OAuth redirect with an App Link not working occasionally

Question

We have an app that uses a OAuth 2.0 for login. In our app, we're using AppAuth-Android to implement this flow. As a redirect URI, we're using an HTTPS scheme link - https://example.com/oauthRedirect, and added a digital asset links file at https://{domain}/.well-known/assetlinks.json. We've confirmed that this verification succeeds when our app is installed, and found during our testing that the browser is dismissed and the user is redirected back to our application. But we have reports from our users that they aren't able to log in. For some reason the redirect app link isn't getting handled by the app.

The only way we've been able to reproduce this is by installing the app on airplane mode to force the intent filter verification to fail. But since this verification process is out of our control, what kind of counter-measures can we implement on our end to handle this edge case? I'm aware of Android 12 adding a new API to ask the user to manually enable link handling for our app, and plan on implementing this in case there is no better solution.

I'd love to find out if others have encountered this issue before, and how they handled it. Any help here would be greatly appreciated!

Answer 1

It's a good question, since logically app links should be the most mainstream mobile login mechanism in use for OAuth 2.0 secured apps:

• Follows RFC8252 recommendations
• In line with Financial grade recommendations
• You get a correct access token with which to call APIs once login completes

USER GESTURE REQUIREMENT

If a user does an OpenID Connect redirect and is already signed in for another app, there will be no Chrome Custom Tabs user gesture, and the not returning to the app problem is well known. This can occur with private URI scheme based login responses, but in my experience is most common with HTTPS redirect URIs.

POSSIBLE RESOLUTIONS

There are a few possible solutions you can try. You should test and see which you prefer both in terms of reliability and UX:

• Use the OpenID Connect prompt=none parameter to force a login on every user redirect

• Some authorization servers may allow you to configure an authentication step of an acknowledgement page that runs after authentication, to force a user gesture

• You can configure a consent screen to run on every user login, eg using prompt=consent

• You can use an interstitial page that receives the authorization code and then forwards it to the app using a deep link.
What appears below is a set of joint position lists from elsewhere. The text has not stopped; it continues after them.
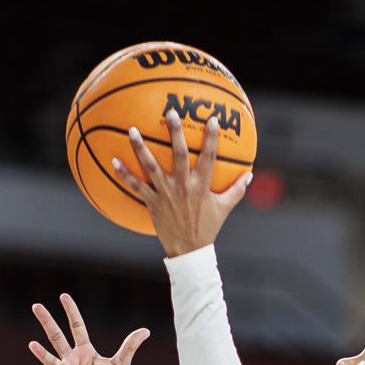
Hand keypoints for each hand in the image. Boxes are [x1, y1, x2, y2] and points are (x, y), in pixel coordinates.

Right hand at [29, 293, 148, 364]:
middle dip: (47, 322)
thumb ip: (129, 347)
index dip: (71, 312)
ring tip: (32, 344)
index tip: (64, 296)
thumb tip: (145, 330)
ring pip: (50, 359)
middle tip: (36, 306)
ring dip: (41, 353)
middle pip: (57, 337)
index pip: (76, 327)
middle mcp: (72, 360)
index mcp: (86, 351)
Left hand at [112, 110, 253, 258]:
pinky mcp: (152, 203)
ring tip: (132, 130)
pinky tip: (114, 161)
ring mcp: (166, 193)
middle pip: (178, 154)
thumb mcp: (225, 208)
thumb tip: (250, 175)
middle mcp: (183, 186)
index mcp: (202, 185)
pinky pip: (136, 186)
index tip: (212, 119)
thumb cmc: (207, 227)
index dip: (211, 138)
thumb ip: (236, 190)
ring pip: (151, 166)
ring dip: (141, 148)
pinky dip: (124, 174)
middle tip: (170, 113)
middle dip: (174, 132)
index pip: (209, 156)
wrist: (189, 251)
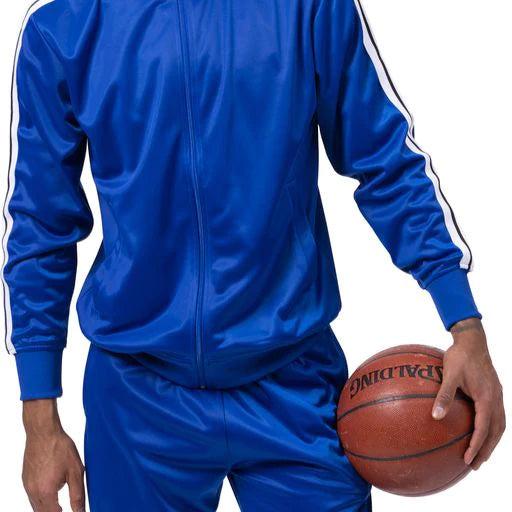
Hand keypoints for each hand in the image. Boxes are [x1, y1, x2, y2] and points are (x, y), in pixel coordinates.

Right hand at [22, 400, 84, 511]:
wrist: (43, 432)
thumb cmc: (60, 448)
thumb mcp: (76, 471)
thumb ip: (77, 494)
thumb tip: (80, 511)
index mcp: (46, 492)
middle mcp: (33, 492)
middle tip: (65, 508)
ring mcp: (27, 485)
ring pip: (36, 506)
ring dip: (48, 507)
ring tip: (60, 504)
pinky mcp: (25, 479)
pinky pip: (32, 496)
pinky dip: (42, 499)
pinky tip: (52, 490)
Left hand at [432, 318, 505, 469]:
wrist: (472, 340)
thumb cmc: (459, 356)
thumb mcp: (450, 374)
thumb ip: (444, 395)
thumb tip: (435, 416)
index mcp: (487, 398)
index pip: (483, 429)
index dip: (476, 446)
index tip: (468, 460)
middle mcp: (496, 399)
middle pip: (495, 432)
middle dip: (486, 450)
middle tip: (474, 465)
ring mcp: (497, 396)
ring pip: (498, 425)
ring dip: (490, 441)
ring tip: (479, 453)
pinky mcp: (494, 392)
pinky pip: (495, 415)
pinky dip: (490, 428)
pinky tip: (478, 430)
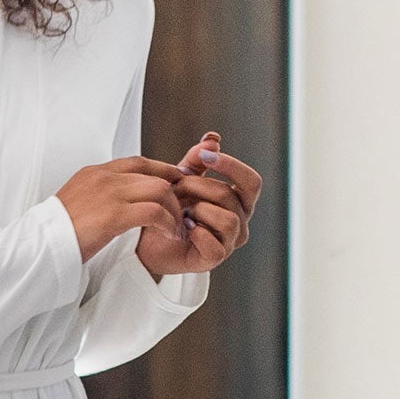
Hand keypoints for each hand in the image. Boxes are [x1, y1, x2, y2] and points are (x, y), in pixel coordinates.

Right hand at [54, 151, 195, 264]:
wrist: (39, 246)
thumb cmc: (56, 232)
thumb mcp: (76, 202)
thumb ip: (97, 196)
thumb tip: (116, 203)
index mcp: (94, 173)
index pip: (138, 163)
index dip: (162, 170)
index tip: (176, 182)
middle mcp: (104, 178)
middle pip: (154, 176)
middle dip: (173, 194)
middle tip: (181, 211)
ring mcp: (109, 194)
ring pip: (159, 190)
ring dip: (173, 210)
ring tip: (175, 226)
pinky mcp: (113, 215)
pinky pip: (154, 212)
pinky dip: (167, 222)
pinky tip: (168, 233)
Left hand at [134, 130, 261, 279]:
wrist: (148, 239)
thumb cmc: (171, 208)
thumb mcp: (183, 178)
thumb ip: (197, 159)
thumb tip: (213, 138)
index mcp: (239, 200)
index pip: (251, 181)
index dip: (231, 166)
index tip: (206, 157)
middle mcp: (240, 221)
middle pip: (230, 196)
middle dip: (199, 186)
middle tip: (176, 187)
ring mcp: (230, 242)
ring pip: (228, 220)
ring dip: (198, 210)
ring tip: (181, 211)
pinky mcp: (215, 259)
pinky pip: (215, 245)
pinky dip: (197, 233)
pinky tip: (183, 228)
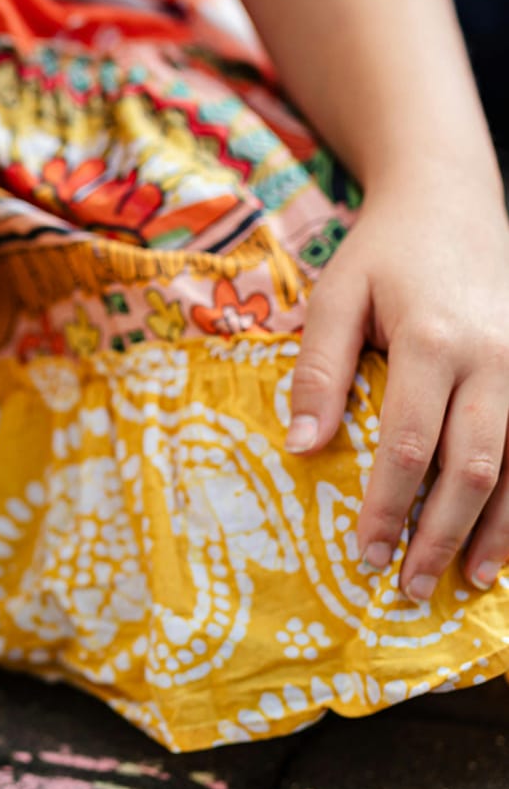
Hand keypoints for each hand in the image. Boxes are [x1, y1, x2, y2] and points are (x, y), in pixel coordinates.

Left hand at [286, 173, 508, 597]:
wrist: (452, 200)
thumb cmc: (384, 253)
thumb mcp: (335, 296)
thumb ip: (318, 370)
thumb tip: (300, 448)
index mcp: (434, 341)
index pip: (408, 446)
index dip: (389, 508)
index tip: (365, 554)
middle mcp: (493, 359)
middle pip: (472, 467)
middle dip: (440, 534)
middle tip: (409, 588)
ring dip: (494, 531)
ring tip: (463, 581)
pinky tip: (503, 538)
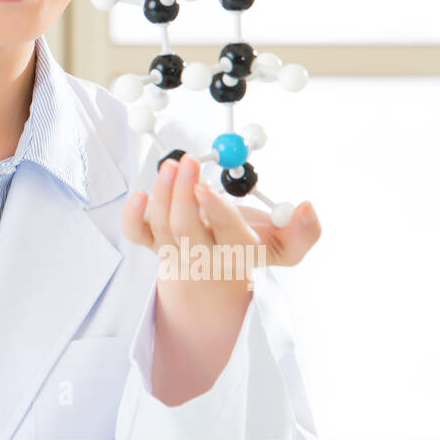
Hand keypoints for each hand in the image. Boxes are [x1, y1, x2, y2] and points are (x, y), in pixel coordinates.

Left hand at [122, 153, 321, 402]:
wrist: (215, 278)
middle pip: (186, 230)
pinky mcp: (154, 243)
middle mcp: (203, 255)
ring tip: (172, 165)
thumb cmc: (250, 248)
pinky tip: (139, 194)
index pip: (226, 235)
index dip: (214, 212)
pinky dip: (132, 216)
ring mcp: (174, 251)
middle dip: (182, 194)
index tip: (203, 187)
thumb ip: (303, 232)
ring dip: (162, 194)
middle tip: (188, 161)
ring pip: (162, 227)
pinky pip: (137, 234)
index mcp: (238, 253)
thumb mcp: (284, 247)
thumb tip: (306, 207)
My Android blog post does this since the authorization server used does not support the other options. You can run my code sample on an emulator or device and test the reliability.

REFERENCES

• The Android AppAuth issues has quite a bit of feedback on this problem.

• This Chrome Custom Tab issue from a mailing list discusses the issue.

• This AppAuth Android example has some information on interstitial pages.

• This Forge Rock iOS article discusses the need for an intermediate screen and links to this iOS issue. That is a different platform, but it is worth being aware that the same type of issue exists there also.